→ **Aim of the exercise**:
Give back exactly the line that contains "right eye: (699, 374)" and all the lines after it in the records below, to the very last, with no other output.

Keypoint text descriptions:
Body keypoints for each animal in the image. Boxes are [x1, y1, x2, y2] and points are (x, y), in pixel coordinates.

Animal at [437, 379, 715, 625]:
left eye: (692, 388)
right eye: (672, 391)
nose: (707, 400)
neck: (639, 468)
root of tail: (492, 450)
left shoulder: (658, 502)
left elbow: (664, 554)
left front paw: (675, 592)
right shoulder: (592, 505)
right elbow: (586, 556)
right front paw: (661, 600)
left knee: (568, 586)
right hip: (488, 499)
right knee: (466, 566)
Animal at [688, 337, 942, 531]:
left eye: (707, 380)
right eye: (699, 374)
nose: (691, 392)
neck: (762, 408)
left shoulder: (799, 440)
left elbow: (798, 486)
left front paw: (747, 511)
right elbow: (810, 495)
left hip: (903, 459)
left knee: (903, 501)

→ **Task answer**:
right eye: (699, 374)
nose: (691, 392)
neck: (762, 408)
left shoulder: (799, 440)
left elbow: (798, 486)
left front paw: (747, 511)
right elbow: (810, 495)
left hip: (903, 459)
left knee: (903, 501)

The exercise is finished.